On March 6, 2014, we looked at Ken O’Connor’s “15 Fixes to Broken Grades.”

Thing I agree with:

– keeping behavior and grades separate

– support for students who submit work late (although I would do this within reason because your students need to work as hard as you. However, I think if students hand in late work they probably have extenuating circumstances and need our support).

– report absences separate from grades

– organize information by I Can Statements/Outcomes (I like this but I am still trying to figure this out. I think once I understand the outcomes better, this will be easier).

– provide clear expectations

– rely on quality assessments and not on those that do not meet the standards of quality (ie. get students to redo and then grade)

– use your professional judgment (ie. mean is not the only measure)

– use alternatives for zero (ie. incomplete, etc.)
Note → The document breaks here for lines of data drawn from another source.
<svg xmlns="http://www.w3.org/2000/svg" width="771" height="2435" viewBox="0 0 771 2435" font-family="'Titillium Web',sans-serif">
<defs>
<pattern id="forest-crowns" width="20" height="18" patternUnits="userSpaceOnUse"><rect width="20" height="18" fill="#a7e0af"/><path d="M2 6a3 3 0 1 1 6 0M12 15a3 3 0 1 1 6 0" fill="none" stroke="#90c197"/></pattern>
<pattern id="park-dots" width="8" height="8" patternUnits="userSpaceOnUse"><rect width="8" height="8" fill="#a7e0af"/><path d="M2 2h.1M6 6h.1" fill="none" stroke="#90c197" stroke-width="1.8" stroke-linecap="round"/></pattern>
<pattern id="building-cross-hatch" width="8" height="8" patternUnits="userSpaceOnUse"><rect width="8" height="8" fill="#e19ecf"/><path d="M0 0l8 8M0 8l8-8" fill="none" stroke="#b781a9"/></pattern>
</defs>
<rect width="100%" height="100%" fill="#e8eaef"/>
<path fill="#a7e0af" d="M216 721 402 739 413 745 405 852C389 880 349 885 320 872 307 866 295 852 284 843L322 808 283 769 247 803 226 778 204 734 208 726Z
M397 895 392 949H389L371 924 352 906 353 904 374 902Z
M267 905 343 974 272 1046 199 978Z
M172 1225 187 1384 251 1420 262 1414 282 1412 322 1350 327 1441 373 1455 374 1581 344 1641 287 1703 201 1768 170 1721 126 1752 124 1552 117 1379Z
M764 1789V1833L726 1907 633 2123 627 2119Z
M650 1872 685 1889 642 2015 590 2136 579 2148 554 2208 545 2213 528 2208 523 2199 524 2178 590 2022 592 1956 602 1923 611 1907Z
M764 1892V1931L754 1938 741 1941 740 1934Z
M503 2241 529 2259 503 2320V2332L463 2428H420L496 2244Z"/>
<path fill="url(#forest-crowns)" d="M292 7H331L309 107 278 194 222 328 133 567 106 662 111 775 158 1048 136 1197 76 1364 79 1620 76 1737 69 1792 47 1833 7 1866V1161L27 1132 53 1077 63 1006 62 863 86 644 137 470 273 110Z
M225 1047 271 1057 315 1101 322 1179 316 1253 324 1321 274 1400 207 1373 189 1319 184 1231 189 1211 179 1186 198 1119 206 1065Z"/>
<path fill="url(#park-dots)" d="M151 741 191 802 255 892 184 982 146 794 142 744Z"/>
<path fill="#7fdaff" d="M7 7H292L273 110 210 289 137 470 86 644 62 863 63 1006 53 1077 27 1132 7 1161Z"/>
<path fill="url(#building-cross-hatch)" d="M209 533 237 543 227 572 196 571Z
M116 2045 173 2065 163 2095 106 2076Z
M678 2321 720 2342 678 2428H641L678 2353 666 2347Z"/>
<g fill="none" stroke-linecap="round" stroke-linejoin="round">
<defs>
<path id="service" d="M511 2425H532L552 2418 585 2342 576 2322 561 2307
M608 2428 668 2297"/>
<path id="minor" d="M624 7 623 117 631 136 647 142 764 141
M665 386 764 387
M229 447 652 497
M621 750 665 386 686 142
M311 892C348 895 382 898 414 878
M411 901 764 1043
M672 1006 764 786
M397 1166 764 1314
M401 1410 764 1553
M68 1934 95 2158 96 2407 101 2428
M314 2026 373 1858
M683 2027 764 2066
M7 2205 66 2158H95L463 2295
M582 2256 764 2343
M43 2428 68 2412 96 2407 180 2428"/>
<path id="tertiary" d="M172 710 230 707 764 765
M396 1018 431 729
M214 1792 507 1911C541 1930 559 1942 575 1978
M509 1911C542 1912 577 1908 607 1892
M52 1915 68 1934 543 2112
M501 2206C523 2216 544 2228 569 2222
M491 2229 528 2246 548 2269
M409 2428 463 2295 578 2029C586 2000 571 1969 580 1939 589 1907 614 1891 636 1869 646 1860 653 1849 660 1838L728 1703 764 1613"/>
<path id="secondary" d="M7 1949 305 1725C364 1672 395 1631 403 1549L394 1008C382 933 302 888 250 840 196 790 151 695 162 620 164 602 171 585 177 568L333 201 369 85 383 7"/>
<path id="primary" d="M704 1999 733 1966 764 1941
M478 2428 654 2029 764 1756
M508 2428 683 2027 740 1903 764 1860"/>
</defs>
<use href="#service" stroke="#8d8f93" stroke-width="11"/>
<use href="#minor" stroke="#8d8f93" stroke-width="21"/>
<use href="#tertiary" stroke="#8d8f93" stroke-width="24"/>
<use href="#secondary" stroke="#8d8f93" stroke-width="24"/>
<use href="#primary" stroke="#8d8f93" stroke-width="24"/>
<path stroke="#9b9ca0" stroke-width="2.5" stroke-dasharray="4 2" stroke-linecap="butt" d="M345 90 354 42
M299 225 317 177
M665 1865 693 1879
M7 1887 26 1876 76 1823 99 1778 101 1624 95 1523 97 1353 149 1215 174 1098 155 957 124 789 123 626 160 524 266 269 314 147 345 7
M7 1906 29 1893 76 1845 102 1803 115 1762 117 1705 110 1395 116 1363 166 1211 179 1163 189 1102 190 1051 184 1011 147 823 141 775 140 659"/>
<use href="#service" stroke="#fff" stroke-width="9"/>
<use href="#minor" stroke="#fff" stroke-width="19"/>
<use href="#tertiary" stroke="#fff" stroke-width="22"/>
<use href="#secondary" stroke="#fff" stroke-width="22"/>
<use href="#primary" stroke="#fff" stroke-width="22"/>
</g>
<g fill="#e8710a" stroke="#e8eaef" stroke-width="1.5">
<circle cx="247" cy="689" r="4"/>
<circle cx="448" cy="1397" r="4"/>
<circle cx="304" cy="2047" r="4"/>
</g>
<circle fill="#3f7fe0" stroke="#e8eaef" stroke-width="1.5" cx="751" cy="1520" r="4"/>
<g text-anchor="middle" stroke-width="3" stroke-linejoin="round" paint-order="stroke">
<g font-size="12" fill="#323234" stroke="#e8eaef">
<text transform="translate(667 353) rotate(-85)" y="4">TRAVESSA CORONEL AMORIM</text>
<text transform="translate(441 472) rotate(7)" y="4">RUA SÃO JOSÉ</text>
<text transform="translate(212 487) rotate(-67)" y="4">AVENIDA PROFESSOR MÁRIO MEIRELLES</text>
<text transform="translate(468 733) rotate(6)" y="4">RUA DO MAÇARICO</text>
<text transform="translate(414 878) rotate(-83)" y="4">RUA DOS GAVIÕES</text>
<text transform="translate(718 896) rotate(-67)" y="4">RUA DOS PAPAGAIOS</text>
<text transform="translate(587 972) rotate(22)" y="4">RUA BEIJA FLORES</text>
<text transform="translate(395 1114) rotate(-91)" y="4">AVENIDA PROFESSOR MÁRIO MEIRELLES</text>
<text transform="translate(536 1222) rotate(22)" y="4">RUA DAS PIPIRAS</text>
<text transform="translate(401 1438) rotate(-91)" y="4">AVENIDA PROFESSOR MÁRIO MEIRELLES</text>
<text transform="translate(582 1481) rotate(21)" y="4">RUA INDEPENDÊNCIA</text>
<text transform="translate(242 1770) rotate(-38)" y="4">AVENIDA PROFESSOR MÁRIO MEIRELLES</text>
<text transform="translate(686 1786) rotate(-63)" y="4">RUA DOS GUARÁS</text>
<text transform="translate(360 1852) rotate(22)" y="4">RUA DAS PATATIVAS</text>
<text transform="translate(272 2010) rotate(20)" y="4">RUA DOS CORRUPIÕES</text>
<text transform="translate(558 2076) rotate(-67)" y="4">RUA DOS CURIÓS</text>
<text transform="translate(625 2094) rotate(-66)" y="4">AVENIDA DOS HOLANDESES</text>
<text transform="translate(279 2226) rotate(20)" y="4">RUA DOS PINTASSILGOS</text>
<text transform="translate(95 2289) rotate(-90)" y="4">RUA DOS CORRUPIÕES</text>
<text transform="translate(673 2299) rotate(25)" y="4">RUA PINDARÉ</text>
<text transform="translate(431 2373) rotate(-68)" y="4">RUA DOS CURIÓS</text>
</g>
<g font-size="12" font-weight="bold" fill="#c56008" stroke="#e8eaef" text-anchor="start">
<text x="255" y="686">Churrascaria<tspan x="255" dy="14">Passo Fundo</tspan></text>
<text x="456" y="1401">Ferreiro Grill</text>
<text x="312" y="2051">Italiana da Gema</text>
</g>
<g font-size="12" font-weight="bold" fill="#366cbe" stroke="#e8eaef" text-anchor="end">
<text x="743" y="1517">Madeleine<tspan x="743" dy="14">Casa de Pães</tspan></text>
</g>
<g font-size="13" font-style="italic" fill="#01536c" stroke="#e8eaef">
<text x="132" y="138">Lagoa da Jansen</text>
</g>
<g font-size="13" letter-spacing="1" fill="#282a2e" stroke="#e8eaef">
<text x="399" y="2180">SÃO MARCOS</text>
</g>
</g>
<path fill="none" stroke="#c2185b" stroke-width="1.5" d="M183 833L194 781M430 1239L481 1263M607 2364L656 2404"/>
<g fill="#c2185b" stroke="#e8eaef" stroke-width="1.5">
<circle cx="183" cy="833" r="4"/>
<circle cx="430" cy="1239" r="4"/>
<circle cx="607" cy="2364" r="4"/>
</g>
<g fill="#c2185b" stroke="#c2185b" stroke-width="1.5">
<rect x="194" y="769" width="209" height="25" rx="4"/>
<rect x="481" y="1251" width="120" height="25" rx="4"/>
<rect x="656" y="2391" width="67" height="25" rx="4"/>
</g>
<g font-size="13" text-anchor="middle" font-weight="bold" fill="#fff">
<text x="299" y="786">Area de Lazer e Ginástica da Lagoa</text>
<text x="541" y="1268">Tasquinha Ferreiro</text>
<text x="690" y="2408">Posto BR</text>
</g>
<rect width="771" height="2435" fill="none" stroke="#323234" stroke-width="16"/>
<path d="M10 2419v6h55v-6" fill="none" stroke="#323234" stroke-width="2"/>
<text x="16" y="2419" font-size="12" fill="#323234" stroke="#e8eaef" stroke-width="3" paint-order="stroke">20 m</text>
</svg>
– use summative evidence only in grade and keep formative assessment out of it

– include lots of formative assessment in teaching practice

– focus on recent achievement and allow for practice time

– involve students in their own assessment and make them part of the grading process (This is harder than it sounds!)

Things I am unsure of:

– do not compare students to each other but to a standard (I believe in this but I am not anywhere close to this level of success and mastery yet. Hopefully one day!)

– not including group scores in grades (I think this is sometimes appropriate. We can use our professional judgment to determine when it is fair and when it is not).

– apply fair consequences for academic dishonesty and reassess (ie. do not give a zero. I agree but I wonder, what is a fair consequence for stealing work or cheating? However, giving a zero would not correct the behavior I bet. But what does? This will be stressful. Hopefully the school I go to would have a policy).

Something I dislike:

– not giving bonus points unless the work has resulted in a higher level of achievement (I think bonus questions are fun and I think students who work hard should have that reflected in their grades. I’m not sure I even understand this point.)